- Born: William Charles Patrick Sherwood June 14, 1952 Washington, D.C., U.S.
- Died: February 10, 1990 (aged 37) New York City, New York, U.S.
- Occupations: Film director, screenwriter, musician

= Bill Sherwood =

American musician, screenwriter and film director

William Charles Patrick Sherwood (June 14, 1952 - February 10, 1990), better known as Bill Sherwood, was an American musician, screenwriter and film director.

Sherwood was born in Washington, D.C., and grew up in Battle Creek, Michigan. A talented violinist, he attended the National Music Camp and graduated from the Interlochen Arts Academy in Michigan in 1970, where he majored in composition. He then moved to New York City, where he was a composition student of Elliott Carter at The Juilliard School. Discouraged by his progress and fascinated by the cultural and social upheavals going on in New York at the time, he discontinued his composition studies, eventually enrolling at Hunter College. He majored in Film Production and made several short films over the next ten years.

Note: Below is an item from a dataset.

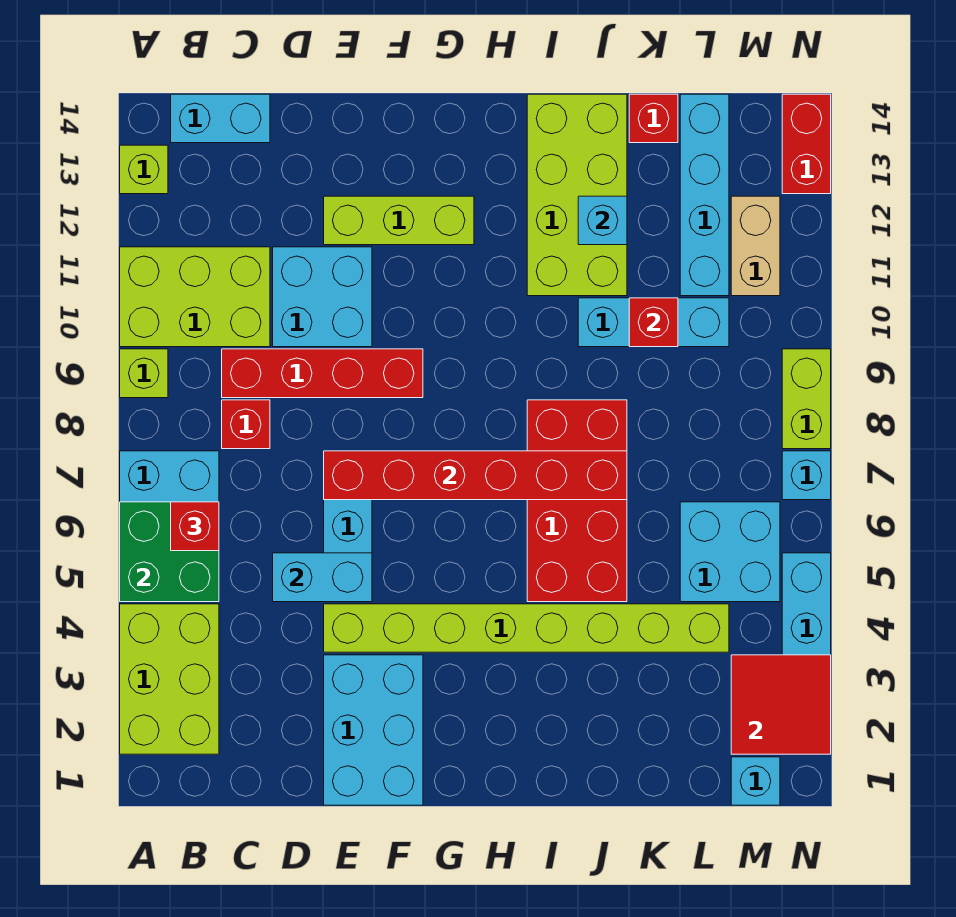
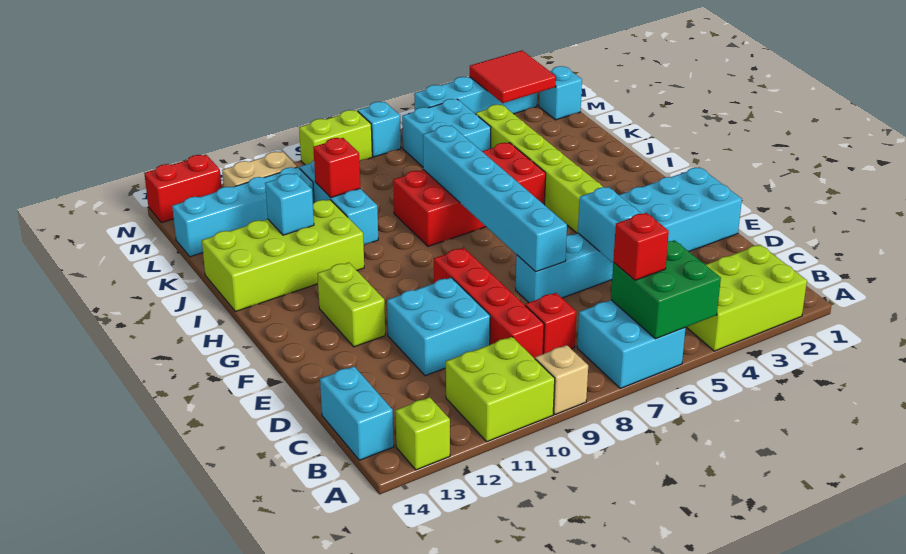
lime brick A9 level 1 -> tan brick A9 level 1
lime brick A10:C11 level 1 -> lime brick A10:B11 level 1
red brick E7:J7 level 2 -> cyan brick E7:J7 level 2
lime brick E12:G12 level 1 -> lime brick F12:G12 level 1
red brick K14 level 1 -> none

He had a promising career as a filmmaker, but died in New York City from AIDS complications. He is best known for his 1986 film Parting Glances, made for $310,000, a bittersweet romantic comedy that spans a 24-hour period in the upwardly mobile New York gay community. He wrote half a dozen screenplays and completed three short films in the six years before Parting Glances, and wrote additional screenplays in the four years after. These additional screenplays were never produced.